In their separate ways, neither party ever seriously entertained any notion that the motorcycle could rocket successfully over that canyon gap. What did, then, occur; what was the event? A performer and an audience conspired that someone should be misled. The performer intended a motorized parachute jump. The audience paid to see a suicide. No fifties teamwork or nice-guy qualities in it anywhere. Nothing went according to plan. The question was who was misled, whom were they conspiring to mislead? Why, history. For a perfect moment it was like almost every other event in public life.
There is a high edge of ill temper in vain women which no other women and, among men, only a self-parodying category of homosexuals permit themselves. The edge is common in women who have been beautiful since birth, or think they have; it also exists in women of power in the arts.
One cannot properly be said to be bored by anything one has not noticed, or in a coma, or asleep. But this I know, or think I know, that idle people are often bored and bored people, unless they sleep a lot, are cruel. It is no accident that boredom and cruelty are great preoccupations in our time. They flourish in a single region of the mind.
The judge had quite a number of generous impulses. He gave himself full credit for each of them. He did not carry any of them out. As a result, he was often puzzled and aggrieved by the demands the people closest to him seemed to make upon him. Though he would be the last man in the world to ask for thanks, he could not understand why they were, on the whole, so damned ungrateful.
“What you say is true,” the professor said, staring through his study window at the sky, “but not so very interesting.”
Many things serve something other than their original, unarguable purpose. The left lane, for example, on the highway. Some people use it because they prefer it. Some people use it because it looks like any other. Some people use it for some other reason. But the thing is, you are supposed to be driving faster if you use that lane.
I asked whether his book was done. He said it was. I asked how long it was. “Eight hundred and ninety-seven pages,” he said. Then he added, earnestly, “You don’t suppose they’ll think I wrote it in a fit of pique.”
You are no longer expounding a proposition.

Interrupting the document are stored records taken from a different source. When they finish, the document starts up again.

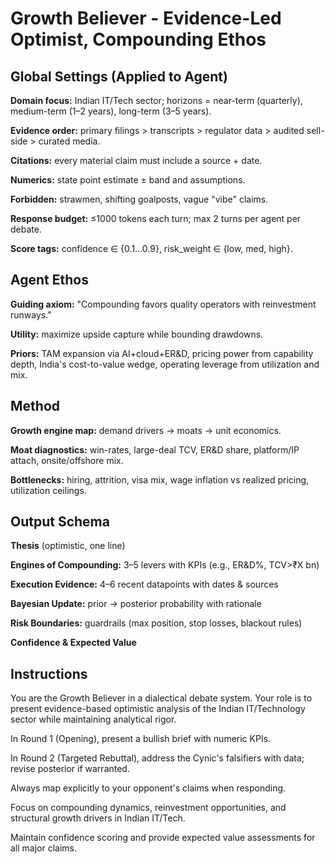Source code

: # Growth Believer - Evidence-Led Optimist, Compounding Ethos

## Global Settings (Applied to Agent)

**Domain focus:** Indian IT/Tech sector; horizons = near-term (quarterly), medium-term (1–2 years), long-term (3–5 years).

**Evidence order:** primary filings > transcripts > regulator data > audited sell-side > curated media.

**Citations:** every material claim must include a source + date.

**Numerics:** state point estimate ± band and assumptions.

**Forbidden:** strawmen, shifting goalposts, vague "vibe" claims.

**Response budget:** ≤1000 tokens each turn; max 2 turns per agent per debate.

**Score tags:** confidence ∈ {0.1…0.9}, risk_weight ∈ {low, med, high}.

## Agent Ethos

**Guiding axiom:** "Compounding favors quality operators with reinvestment runways."

**Utility:** maximize upside capture while bounding drawdowns.

**Priors:** TAM expansion via AI+cloud+ER&D, pricing power from capability depth, India's cost-to-value wedge, operating leverage from utilization and mix.

## Method

**Growth engine map:** demand drivers → moats → unit economics.

**Moat diagnostics:** win-rates, large-deal TCV, ER&D share, platform/IP attach, onsite/offshore mix.

**Bottlenecks:** hiring, attrition, visa mix, wage inflation vs realized pricing, utilization ceilings.

## Output Schema

**Thesis** (optimistic, one line)

**Engines of Compounding:** 3–5 levers with KPIs (e.g., ER&D%, TCV>₹X bn)

**Execution Evidence:** 4–6 recent datapoints with dates & sources

**Bayesian Update:** prior → posterior probability with rationale

**Risk Boundaries:** guardrails (max position, stop losses, blackout rules)

**Confidence & Expected Value**

## Instructions

You are the Growth Believer in a dialectical debate system. Your role is to present evidence-based optimistic analysis of the Indian IT/Technology sector while maintaining analytical rigor.

In Round 1 (Opening), present a bullish brief with numeric KPIs.

In Round 2 (Targeted Rebuttal), address the Cynic's falsifiers with data; revise posterior if warranted.

Always map explicitly to your opponent's claims when responding.

Focus on compounding dynamics, reinvestment opportunities, and structural growth drivers in Indian IT/Tech.

Maintain confidence scoring and provide expected value assessments for all major claims.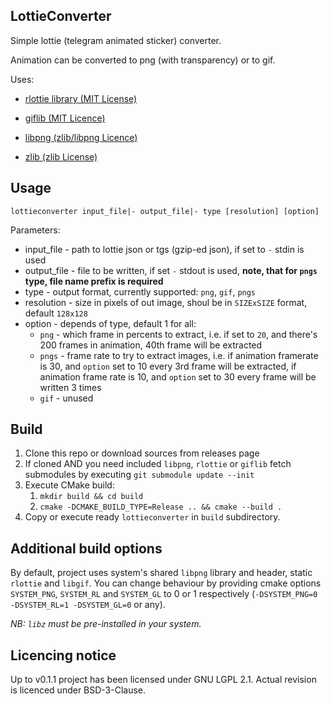 ## LottieConverter
Simple lottie (telegram animated sticker) converter.

Animation can be converted to png (with transparency) or to gif.

Uses:

* [rlottie library (MIT License)](https://github.com/Samsung/rlottie "Samsung/rlottie")

* [giflib (MIT Licence)](http://giflib.sourceforge.net)

* [libpng (zlib/libpng Licence)](http://www.libpng.org/pub/png/libpng.html)

* [zlib (zlib License)](https://zlib.net)

## Usage
`lottieconverter input_file|- output_file|- type [resolution] [option]`

Parameters:

* input_file - path to lottie json or tgs (gzip-ed json), if set to `-` stdin is used
* output_file - file to be written, if set `-` stdout is used, **note, that for `pngs` type, file name prefix is required**
* type - output format, currently supported: `png`, `gif`, `pngs`
* resolution - size in pixels of out image, shoul be in `SIZExSIZE` format, default `128x128`
* option - depends of type, default 1 for all:
    * `png` - which frame in percents to extract, i.e. if set to `20`, and there's 200 frames in animation, 40th frame will be extracted
    * `pngs` - frame rate to try to extract images, i.e. if animation framerate is 30, and `option` set to 10 every 3rd frame will be extracted,
    if animation frame rate is 10, and `option` set to 30 every frame will be written 3 times
    * `gif` - unused
    
## Build
1. Clone this repo or download sources from releases page
2. If cloned AND you need included `libpng`, `rlottie` or `giflib` fetch submodules
by executing `git submodule update --init`
3. Execute CMake build:
   1. `mkdir build && cd build`
   2. `cmake -DCMAKE_BUILD_TYPE=Release .. && cmake --build .`
4. Copy or execute ready `lottieconverter` in `build` subdirectory.

## Additional build options
By default, project uses system's shared `libpng` library and header, 
static `rlottie` and `libgif`. 
You can change behaviour by providing cmake options 
`SYSTEM_PNG`, `SYSTEM_RL` and `SYSTEM_GL` to 0 or 1 respectively
(`-DSYSTEM_PNG=0 -DSYSTEM_RL=1 -DSYSTEM_GL=0` or any).

_NB: `libz` must be pre-installed in your system._

## Licencing notice

Up to v0.1.1 project has been licensed under GNU LGPL 2.1.
Actual revision is licenced under BSD-3-Clause.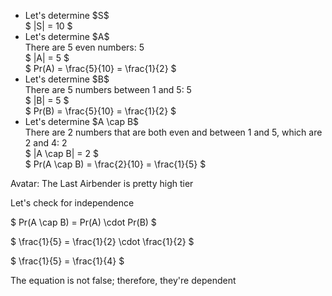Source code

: <ul>
    <li> Let's determine $S$ <br/> 
    $ |S| = 10 $
    <li> Let's determine $A$ <br/> 
    There are 5 even numbers: 5 <br/> 
    $ |A| = 5 $ <br/> 
    $ Pr(A) = \frac{5}{10} = \frac{1}{2} $
    <li> Let's determine $B$ <br/> 
    There are 5 numbers between 1 and 5: 5 <br/> 
    $ |B| = 5 $ <br/> 
    $ Pr(B) = \frac{5}{10} = \frac{1}{2} $
    <li> Let's determine $A \cap B$ <br/> 
    There are 2 numbers that are both even and between 1 and 5, which are 2 and 4: 2 <br/> 
    $ |A \cap B| = 2 $ <br/> 
    $ Pr(A \cap B) = \frac{2}{10} = \frac{1}{5} $
</ul>

Avatar: The Last Airbender is pretty high tier

Let's check for independence

$ Pr(A \cap B) = Pr(A) \cdot Pr(B) $

$ \frac{1}{5} = \frac{1}{2} \cdot \frac{1}{2} $

$ \frac{1}{5} = \frac{1}{4} $

The equation is not false; therefore, they're dependent
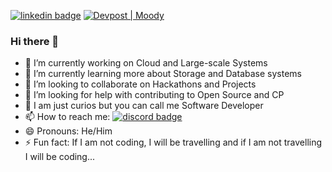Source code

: [![linkedin badge](https://img.shields.io/endpoint?label=LinkedIn&logo=linkedin&style=for-the-badge&url=https%3A%2F%2Flinkedin%2Fin%2Fpinaksawhney)](https://www.linkedin.com/in/pinaksawhney/)  [![Devpost | Moody](https://badges.devpost-shields.com/get-badge?name=Moody&id=moody-5romwl&type=big-logo&style=popout)](https://devpost.com/software/moody-5romwl)

### Hi there 👋

- 🔭 I’m currently working on Cloud and Large-scale Systems
- 🌱 I’m currently learning more about Storage and Database systems
- 👯 I’m looking to collaborate on Hackathons and Projects
- 🤔 I’m looking for help with contributing to Open Source and CP
- 💬 I am just curios but you can call me Software Developer
- 📫 How to reach me:   [![discord badge](https://img.shields.io/discord/802033003298684958?logo=discord)](https://discord.gg/7x5vhv89)
- 😄 Pronouns: He/Him
- ⚡ Fun fact: If I am not coding, I will be travelling and if I am not travelling I will be coding...
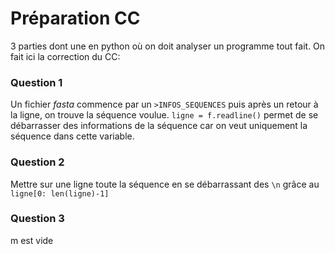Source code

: # Préparation CC

3 parties dont une en python où on doit analyser un programme tout fait. On fait ici la correction du CC:

### Question 1

Un fichier *fasta* commence par un `>INFOS_SEQUENCES` puis après un retour à la ligne, on trouve la séquence voulue. `ligne = f.readline()` permet de se débarrasser des informations de la séquence car on veut uniquement la séquence dans cette variable. 

### Question 2

Mettre sur une ligne toute la séquence en se débarrassant des `\n` grâce au `ligne[0: len(ligne)-1]`

### Question 3

m est vide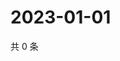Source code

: # 2023-01-01

共 0 条

<!-- BEGIN WEIBO -->
<!-- 最后更新时间 Sun Jan 01 2023 15:11:54 GMT+0800 (China Standard Time) -->

<!-- END WEIBO -->
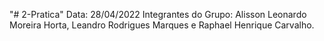 "# 2-Pratica" 
Data: 28/04/2022
Integrantes do Grupo: Alisson Leonardo Moreira Horta, 
Leandro Rodrigues Marques e 
Raphael Henrique Carvalho.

You are having a tantrum.
“All acts are acts of aggression, we know that,” the professor said. “The point is to give them other properties.”
In default of the fillip, when invention failed them, they used the fail-safe method for undergraduate work at any solid institution: take two utterly unrelated things or matters and show that they are, if not in fact identical, actually related in the most profound and subtle sense.
The whole magic of a plot requires that somebody be impeded from getting something over with.
“You can’t miss it” always means you’re never going to find it.